◆ **Task details**
Leave out the pictures and restate the rest of the data exactly.

Data extract: Begin

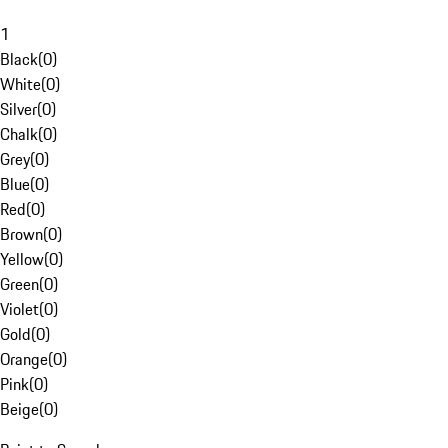
1
Black
(
0
)
White
(
0
)
Silver
(
0
)
Chalk
(
0
)
Grey
(
0
)
Blue
(
0
)
Red
(
0
)
Brown
(
0
)
Yellow
(
0
)
Green
(
0
)
Violet
(
0
)
Gold
(
0
)
Orange
(
0
)
Pink
(
0
)
Beige
(
0
)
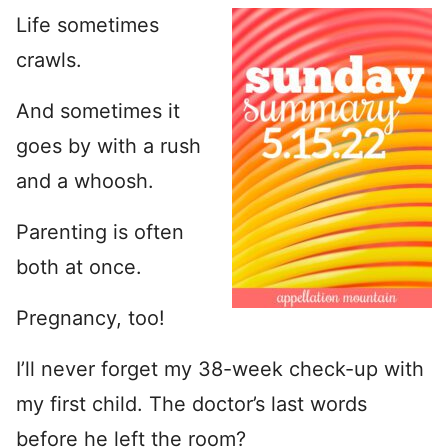
Life sometimes
crawls.
And sometimes it
goes by with a rush
and a whoosh.
Parenting is often
both at once.
Pregnancy, too!
I’ll never forget my 38-week check-up with
my first child. The doctor’s last words
before he left the room?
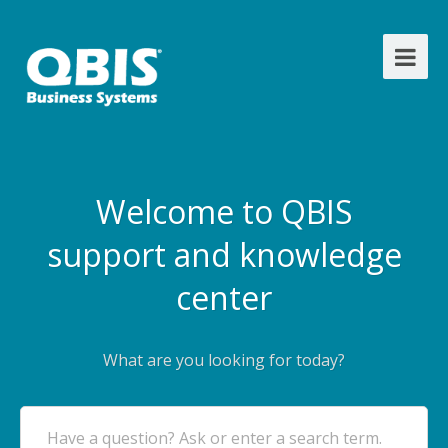
Welcome to QBIS
support and knowledge
center
What are you looking for today?
Have a question? Ask or enter a search term.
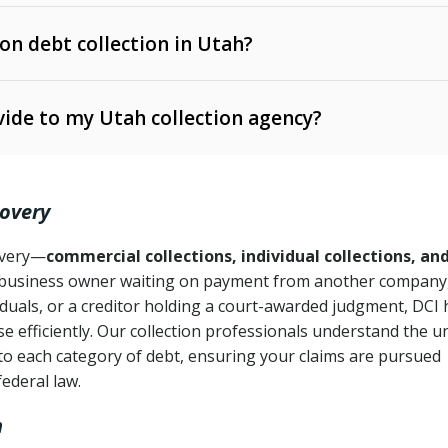
 on debt collection in Utah?
e Ann. § 12-1-1 et seq.)
– Governs licensing and
ide to my Utah collection agency?
Ann. § 78B-2-309)
tah Code Ann. § 13-11-1 et seq.)
– Regulates consumer
action is needed
. § 78B-2-307)
covery
Ann. § 70A-9a-101 et seq.)
– Governs secured
):
4 years (Utah Code Ann. § 78B-2-307(1)(b))
ase orders
covery—
commercial collections, individual collections, an
business owner waiting on payment from another company,
mpletion
CPA, 15 U.S.C. § 1692 et seq.)
– Federal law governing
iduals, or a creditor holding a court-awarded judgment, DCI 
e efficiently. Our collection professionals understand the u
ry
to each category of debt, ensuring your claims are pursued
deceptive or coercive collection practices
ollection attempts
federal law.
h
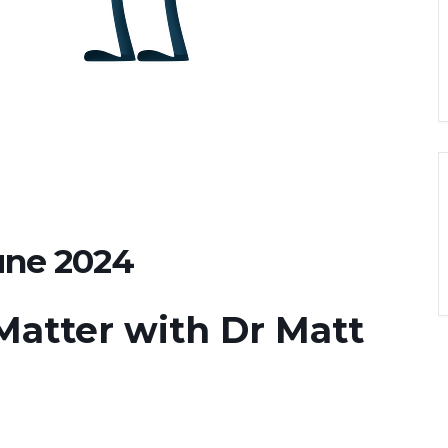
une 2024
Matter with Dr Matt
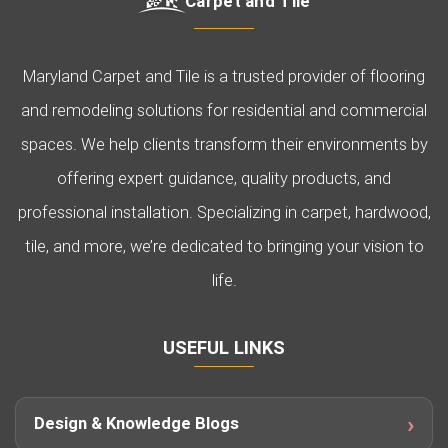
Carpet and Tile
Maryland Carpet and Tile is a trusted provider of flooring
and remodeling solutions for residential and commercial
spaces. We help clients transform their environments by
offering expert guidance, quality products, and
professional installation. Specializing in carpet, hardwood,
tile, and more, we’re dedicated to bringing your vision to
life.
USEFUL LINKS
Design & Knowledge Blogs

Data extract: End

◆ **Solution to this task**
1
Black
(
0
)
White
(
0
)
Silver
(
0
)
Chalk
(
0
)
Grey
(
0
)
Blue
(
0
)
Red
(
0
)
Brown
(
0
)
Yellow
(
0
)
Green
(
0
)
Violet
(
0
)
Gold
(
0
)
Orange
(
0
)
Pink
(
0
)
Beige
(
0
)
Life sometimes
crawls.
And sometimes it
goes by with a rush
and a whoosh.
Parenting is often
both at once.
Pregnancy, too!
I’ll never forget my 38-week check-up with
my first child. The doctor’s last words
before he left the room?
Welcome to QBIS
support and knowledge
center
What are you looking for today?
Have a question? Ask or enter a search term.
 on debt collection in Utah?
e Ann. § 12-1-1 et seq.)
– Governs licensing and
ide to my Utah collection agency?
Ann. § 78B-2-309)
tah Code Ann. § 13-11-1 et seq.)
– Regulates consumer
action is needed
. § 78B-2-307)
covery
Ann. § 70A-9a-101 et seq.)
– Governs secured
):
4 years (Utah Code Ann. § 78B-2-307(1)(b))
ase orders
covery—
commercial collections, individual collections, an
business owner waiting on payment from another company,
mpletion
CPA, 15 U.S.C. § 1692 et seq.)
– Federal law governing
iduals, or a creditor holding a court-awarded judgment, DCI 
e efficiently. Our collection professionals understand the u
ry
to each category of debt, ensuring your claims are pursued
deceptive or coercive collection practices
ollection attempts
federal law.
h
une 2024
Matter with Dr Matt
Carpet and Tile
Maryland Carpet and Tile is a trusted provider of flooring
and remodeling solutions for residential and commercial
spaces. We help clients transform their environments by
offering expert guidance, quality products, and
professional installation. Specializing in carpet, hardwood,
tile, and more, we’re dedicated to bringing your vision to
life.
USEFUL LINKS
Design & Knowledge Blogs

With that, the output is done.